Abdullah Omar, como se hace llamar Carlos Peralta, el asesino del comerciante judío David Fremd, declaró que cometió ese acto cobarde y repugnante por mandato de Alá, quien “lo iluminó en el camino”. El juez actuante decidió su pase al hospital Vilardebó para que se le realice una pericia psiquiátrica, sin perjuicio de considerarlo imputable y procesarlo por homicidio agravado, como autor penalmente responsable del crimen.

Si Peralta hubiera confesado que cometió el asesinato porque su mascota, un perrito que tiene hace unos años, le confesó que era en realidad un espía enviado de la galaxia enana Can Mayor, situada a 28.000 años luz de la Tierra, y su misión era convencerlo de la necesidad de eliminar al comerciante, como parte de un plan cósmico para salvar al universo, es casi seguro que también habría sido trasladado al Vilardebó. Pero en este caso, seguramente quedaría encerrado con algún diagnóstico severo que lo transformaría en un paciente inimputable.

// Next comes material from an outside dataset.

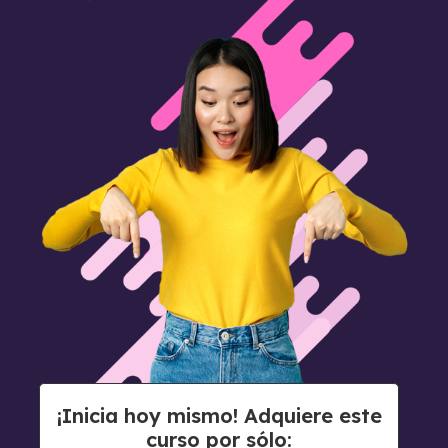
¡Inicia hoy mismo! Adquiere este
curso por sólo:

Lo mismo habría pasado, siguiendo en un terreno puramente especulativo, si el asesino hubiera confesado que recibió una llamada telefónica desde el más allá de parte de Adolf Hitler, si la justificación hubiera sido que el espíritu de Atila el Huno se adueñó de su personalidad, o incluso si hubiera confesado que actuó bajo el mandato de Hades, el dios griego del inframundo. A decir verdad, bajo cualquier otra hipótesis en la que Peralta hubiera vinculado su acto criminal con el mandato de alguna entidad sobrenatural, que no supusiera la intervención de alguno de los dioses de las tres grandes religiones monoteístas, tanto el perito forense como el juez y la mayoría de la opinión pública hubieran dado por cierto que se trata de un enfermo psiquiátrico extremadamente grave que difícilmente esté en condiciones de comprender la ilicitud de su acto.

No es difícil darse cuenta de que en la fijación de ese límite arbitrario radica un problema no menor. ¿Cuál sería el fundamento por el cual si el asesino invoca el mandato de Alá para cometer un crimen es una persona penalmente responsable, y si alega la injerencia de su mascota o de unos enanitos verdes es un demente inimputable?

Hace más de 60 años, Bertrand Russell escribió su famosa analogía de la tetera en órbita:

“Si yo sugiriera que entre la Tierra y Marte hay una tetera de porcelana que gira alrededor del sol en una órbita elíptica, nadie podría refutar mi aseveración, siempre que me cuidara de añadir que la tetera es demasiado pequeña como para ser vista aun por los telescopios más potentes. Pero si yo dijera que, puesto que mi aseveración no puede ser refutada, dudar de ella es de una presuntuosidad intolerable por parte de la razón humana, se pensaría con toda razón que estoy diciendo tonterías. Sin embargo, si la existencia de tal tetera se afirmara en libros antiguos, si se enseñara cada domingo como verdad sagrada, si se instalara en la mente de los niños en la escuela, la vacilación para creer en su existencia sería un signo de excentricidad, y quien dudara merecería la atención de un psiquiatra en un tiempo ilustrado, o la del inquisidor en tiempos anteriores”.

Más recientemente, en su libro El capellán del diablo, Richard Dawkins avanza desde el pensamiento de Russell y propone:

“La razón por la que la religión organizada merece hostilidad abierta es que, a diferencia de la creencia en la tetera de Russell, la religión es poderosa, influyente, exenta de impuestos y se la inculca sistemáticamente a niños que son demasiado pequeños como para defenderse. Nadie empuja a los niños a pasar sus años de formación memorizando libros locos sobre teteras. Las escuelas subvencionadas por el gobierno no excluyen a los niños cuyos padres prefieren teteras de forma equivocada. Los creyentes en las teteras no lapidan a los no creyentes en las teteras, a los apóstatas de las teteras y a los blasfemos de las teteras. Las madres no advierten a sus hijos en contra de casarse con infieles que creen en tres teteras en lugar de en una sola. La gente que echa primero la leche no da palos en las rodillas a los que echan primero el té”.

Ojalá en un futuro más ilustrado, cuando se mire hacia atrás, a la época en la que se consideraba propio de personas razonables atribuir un valor sobrenatural a unos libros antiguos y actuar de acuerdo a alguno de sus locos preceptos, se lo vea como algo tan lejano y demencial como vemos hoy los sacrificios humanos, la esclavitud o la quema de brujas.